Ir a la peluquería no es en mi
caso una rutina más, pues mis visitas son muy espaciadas.
La pereza que me da pasar las horas muertas sentada en un sillón
giratorio esperando a que te hagan cosas y a que las cosas que te hagan surtan
su efecto, contribuye a que el cuidado de mi pelo tenga que esperar a veces más de lo debido.
Pero el habitual aburrimiento que
me invade en sitios así, nunca paliado por el ofrecimiento de un surtido de
revistas del corazón que otras sí hojean con avidez, es compensado con la
lectura del libro de turno que esté en mis manos en ese momento o del Muy
Interesante, la única revista a la que me gusta echar un vistazo de vez en cuando. Si hay alguna otra
en la peluquería que me pueda interesar será siempre de peinados. De hecho, la
última vez que he ido elegí el actual color de mi pelo enseñando una de las
fotos que aparecían en ella. Me sorprendió la similitud del rubio que me aplicaron con
el que había mostrado yo, además de topar con una profesional, peculiar como
casi todas en Llongueras, que me aconsejaba con tino y alabó la calidad de mi
pelo, ella que no es muy habladora por lo general. Y digo peculiar porque exhibe un
gesto poco común, los labios carnosos fruncidos en una mueca como de asco, desprecio o
suficiencia, un poco al estilo de las artistas de cine de antes, las femme fatale, una mirada de grandes ojos oscuros cansados, tristes y un poco
perdidos en el vacío, pelo rizado y piel morena. Su sonrisa, por lo excepcionalmente que aparece, es hermosa.Tiene en su conjunto un algo exótico.

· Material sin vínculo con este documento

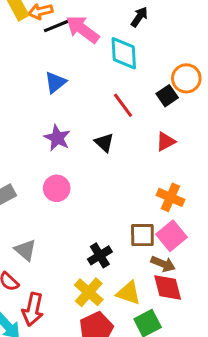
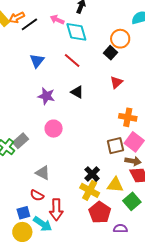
pink arrow: (82, 29) -> (57, 20), moved, size x0.6
red line: (123, 105) -> (72, 60), moved
black cross: (100, 255) -> (92, 174), moved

Pero no tan peculiar como un
compañero que, mientras yo esperaba a que me atendieran, distrayendo la
mirada en una pantalla de televisión que cuelga del techo sobre el mostrador
de recepción, en la que no cesaba de aparecer el gran Llongueras haciendo exhibición de sus habilidades capilares ante un
público reunido en un salón de actos, hacía y deshacía peinados en
la cabeza de una joven clienta que, según supe después, se iba a casar y se estaba
haciendo pruebas de peinados.
Al principio, cuando no sabía lo
que estaba haciendo, pensé que el peluquero era muy indeciso y no daba con el
aire adecuado para la clienta, o que quizá quería hacer una exhibición de sus
destrezas. Recogidos magistrales eran deshechos para al momento dejar paso a
cascadas de bucles perfectos y brillantes, entre otras muchas veleidades. El
peluquero, homosexual, lucía una malla negra que se ajustaba como un guante a dos
piernas de palillo muy largas y se holgaba en sus partes, demasiado
protuberantes para un cuerpo tan triste, un rapado al uno con reflejos rubio
platino y una cruz colgando de una de sus orejas, las uñas lacadas en un tono
oscuro. Se movía sin parar en torno a la futura esposa, haciendo un despliegue
maravilloso de peinados ideales para nupcias, clásicos pero con un
toque moderno, dinámico, deslumbrante. Chocaba la apariencia desharrapada del peluquero con su habilidad y brillantez a la hora de
hacer su trabajo, pues su aspecto lo encuadraría más bien en estilos vanguardistas y
rompedores. Aunque me imagino que si es tan bueno en lo suyo como parecía será
capaz de hacer cualquier cosa que se proponga.
Otro compañero, envidioso de su maestría,
tenía tiempo entre clienta y clienta para murmurar con las compañeras lo
excesivo de su dedicación, de que no hacía falta tal despliegue, que con un
canuto de cartón, parecido al que lleva el papel higiénico, en torno al cual se
enrollaba el pelo, él había hecho un recogido nupcial en una ocasión. No tiene
color. Todos son profesionales de Llongueras, pero no todos valen lo mismo ni
se ganan el sueldo con igual tesón.
También es verdad que pude
escuchar lo que las pruebas le supusieron a la joven clienta, bastante insípida
y con un aire anticuado, que iba acompañada de su madre, estilosa, educadísima
y muy amable, aunque con pinta envejecida, a la que el peluquero se dirigió casi en exclusiva cada vez que
quería comentar algo. El precio fueron 193 € o algo así. Tratándose de Llongueras,
y de ensayar looks para una ocasión tan especial, merece la pena.